British businesses are concerned over the poor IT skills of their employees, according to research from the CBI, sponsored by Pearson.
Two thirds of businesses surveyed said they are concerned about their existing employees’ IT skills, with half of respondents saying that they were running remedial IT courses for adult employees to address this.
This finding reflects "the shakier grasp of IT skills among some older employees," the report concludes. "Shortcomings in IT skills affect more and more jobs as the use of technology spreads to new activities."
By contrast, respondents are mostly satisfied with the IT skills of graduates joining their companies, moreso than any other skill. Just over a quarter (26%) said they are very satisfied with graduates’ IT skills; 68% are satisfied and just 6% are not satisfied.

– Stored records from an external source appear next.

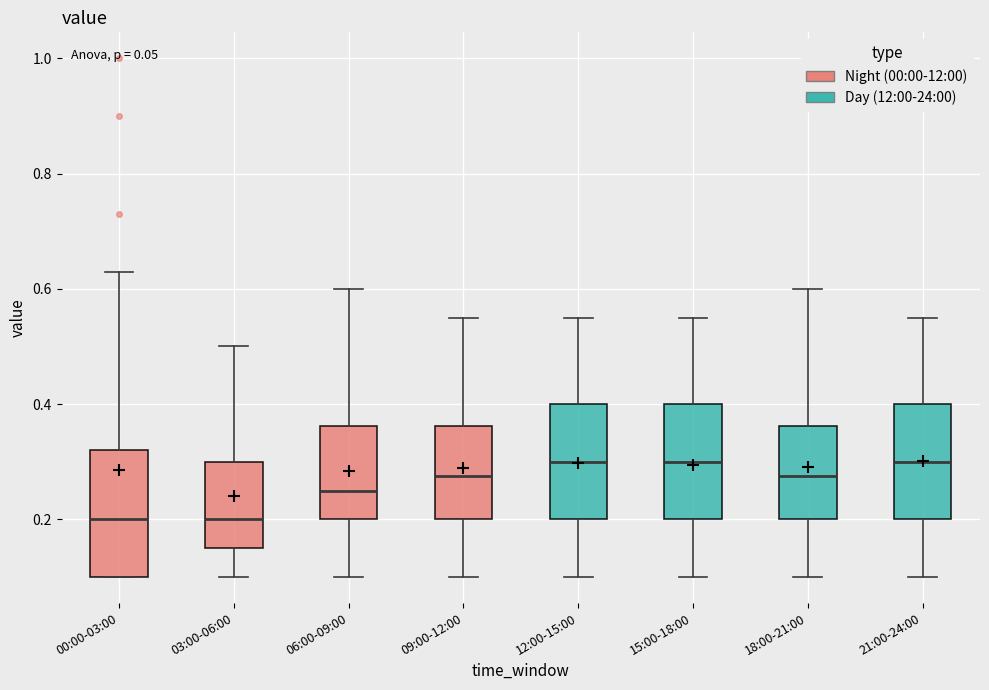

Reading left to right, read every box against the y-axis: the position of its median line, the range the box covers, and the ends of its whiskers. The values are not printed on the chart, so give them approximately, as read against the axis.

00:00-03:00: median 0.20, box 0.10 to 0.32, whiskers 0.10 to 0.64
03:00-06:00: median 0.20, box 0.16 to 0.30, whiskers 0.10 to 0.50
06:00-09:00: median 0.26, box 0.20 to 0.36, whiskers 0.10 to 0.60
09:00-12:00: median 0.28, box 0.20 to 0.36, whiskers 0.10 to 0.56
12:00-15:00: median 0.30, box 0.20 to 0.40, whiskers 0.10 to 0.56
15:00-18:00: median 0.30, box 0.20 to 0.40, whiskers 0.10 to 0.56
18:00-21:00: median 0.28, box 0.20 to 0.36, whiskers 0.10 to 0.60
21:00-24:00: median 0.30, box 0.20 to 0.40, whiskers 0.10 to 0.56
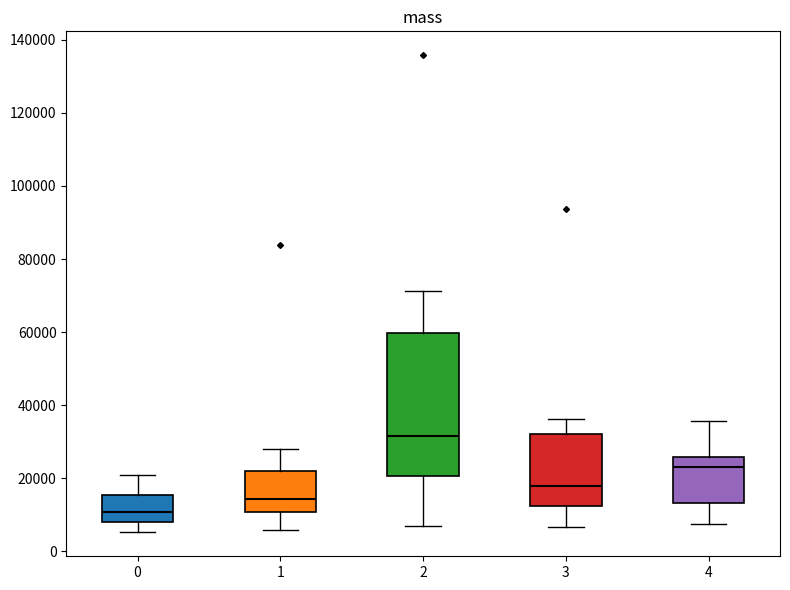

Comparing the boxes themselves (not the whiskers), which one is the tallest?

2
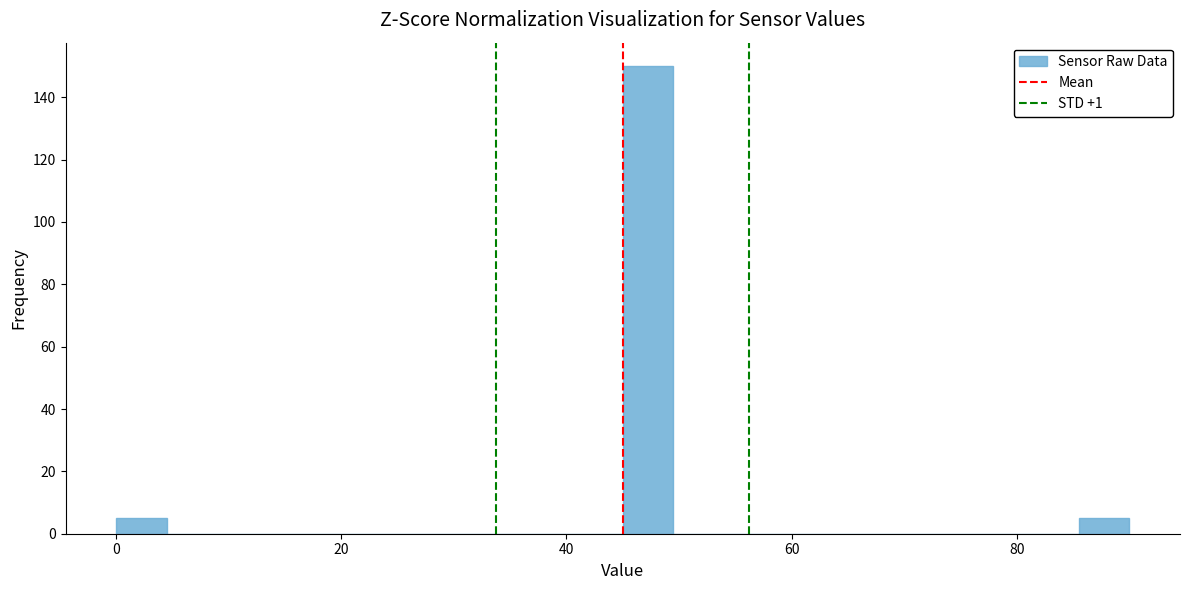

Around what value on the x-axis is the tallest bar? Give the approximate position of its centre, as read against the axis.

48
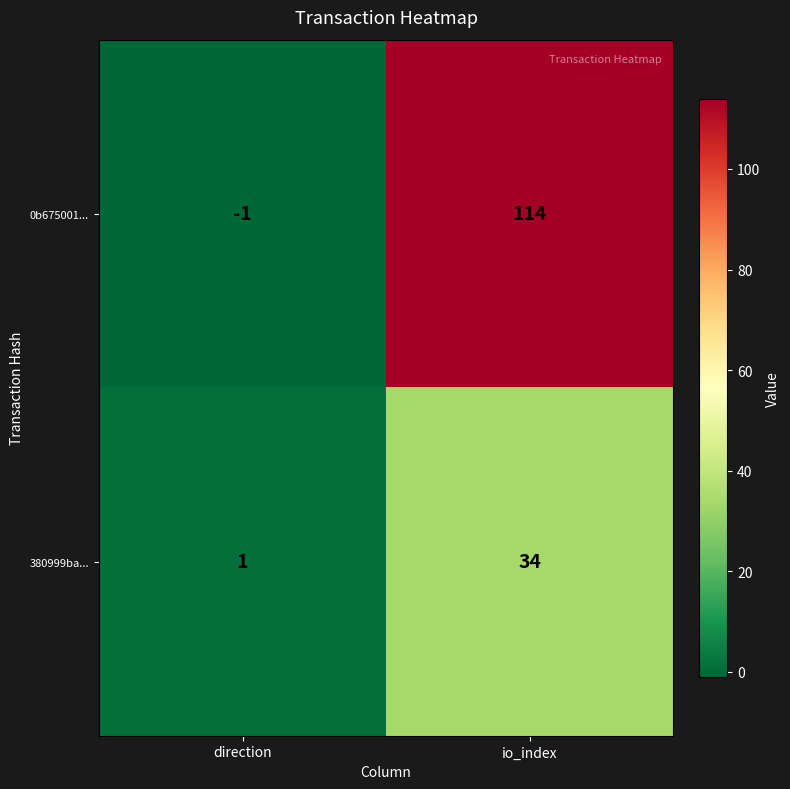

At how many categories does at least one series exceed 99?

1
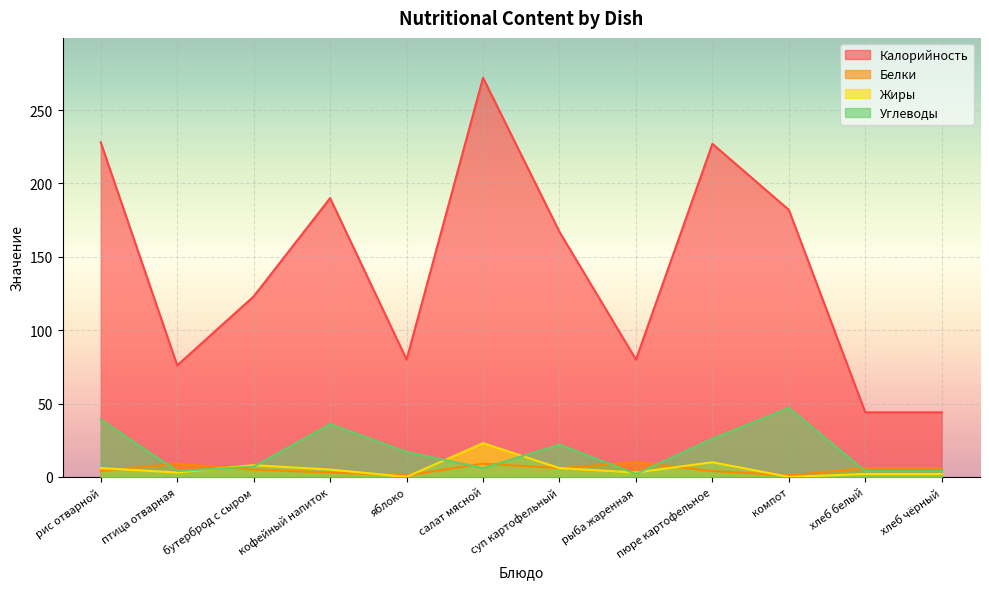

Read the Калорийность value at салат мясной, to the nearest 50.

250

Employers are, on the whole, dissatisfied with graduates’ foreign language skills and their business and customer awareness, the survey found. A small but shocking proportion (5%) have undertaken remedial numeracy training for graduates.
The survey asked respondent how they would like education to be changed to better support their needs. Despite the general level of satisfaction with graduate IT skills, around a third (30%) would like the government to encourage schools and college to develop technology skills among young people.
"The current reform of the ICT national curriculum is a welcome first step," the report asserted.
The report also revealed that the median starting salary for an IT-related role £20,000.